**Exercise details**. Drop every image, then reproduce the data exactly as given.

------ Raw data

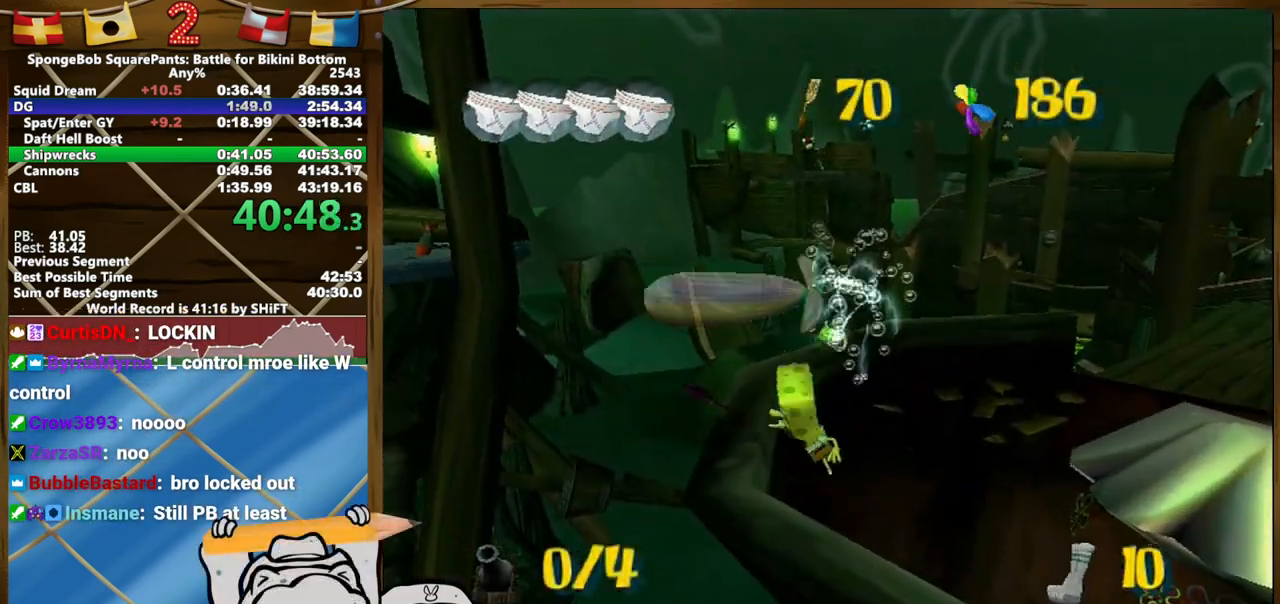
{"buttons": ["L2"], "left_stick": "down", "right_stick": "center", "button_events": [[133, "L2", "down"], [317, "L2", "up"], [483, "L2", "down"]]}
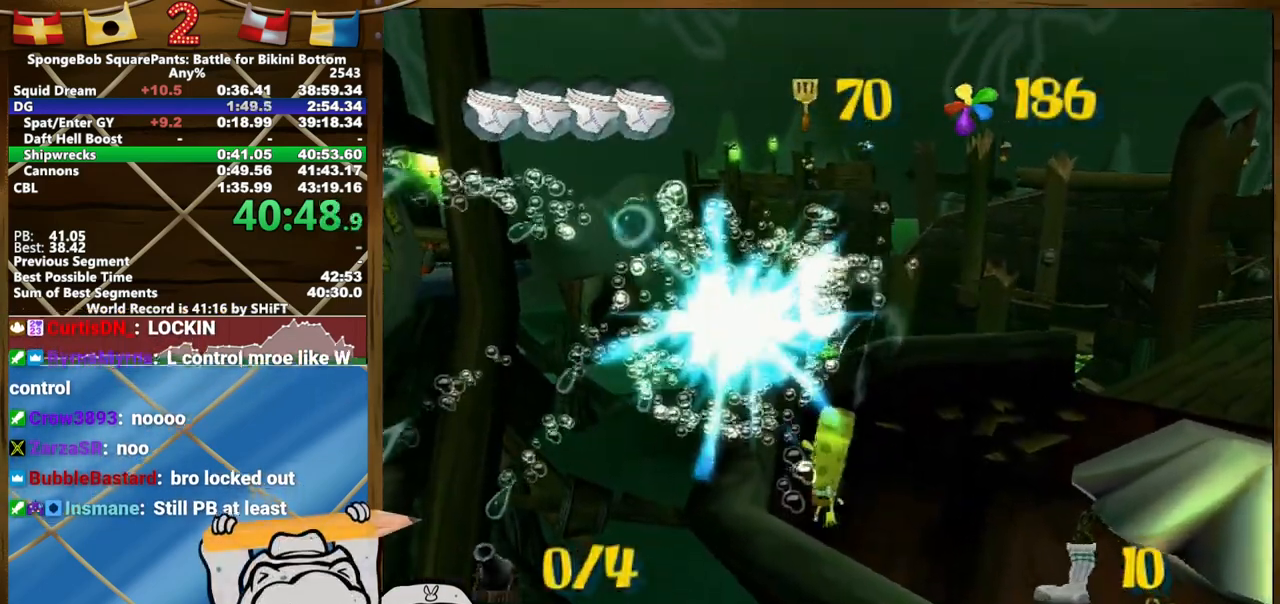
{"buttons": ["A"], "left_stick": "left", "right_stick": "center", "button_events": [[467, "L2", "up"], [500, "A", "down"]]}
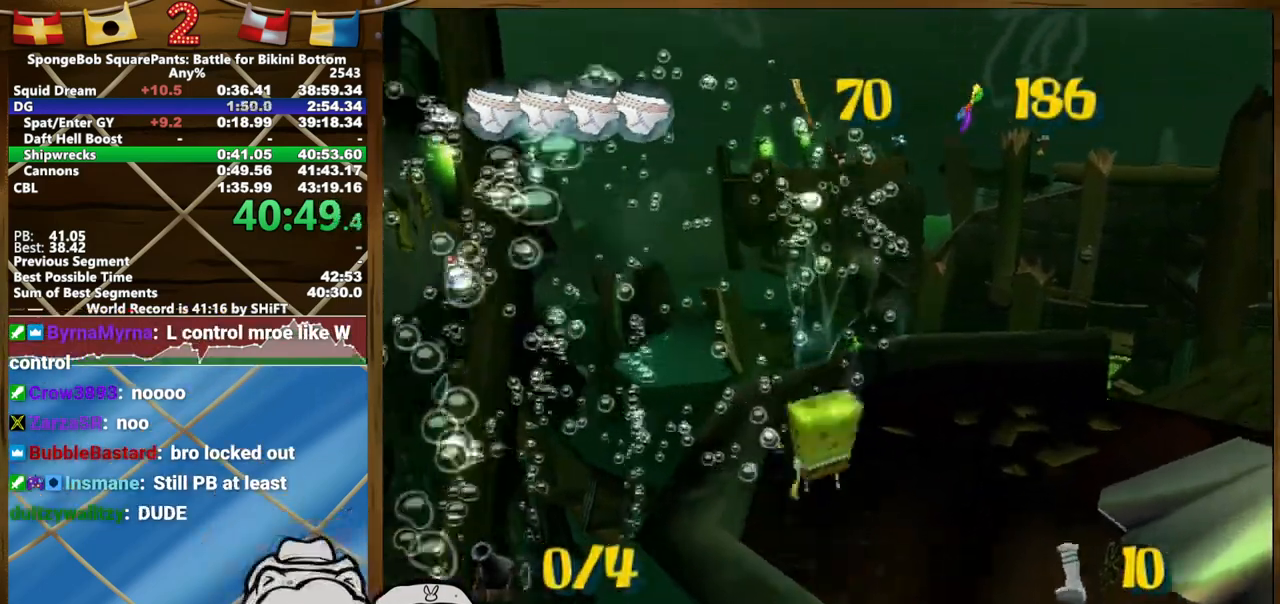
{"buttons": [], "left_stick": "up-left", "right_stick": "center", "button_events": [[200, "X", "down"], [250, "A", "up"], [300, "X", "up"]]}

------------

**The completed task**.
{"buttons": ["L2"], "left_stick": "down", "right_stick": "center", "button_events": [[133, "L2", "down"], [317, "L2", "up"], [483, "L2", "down"]]}
{"buttons": ["A"], "left_stick": "left", "right_stick": "center", "button_events": [[467, "L2", "up"], [500, "A", "down"]]}
{"buttons": [], "left_stick": "up-left", "right_stick": "center", "button_events": [[200, "X", "down"], [250, "A", "up"], [300, "X", "up"]]}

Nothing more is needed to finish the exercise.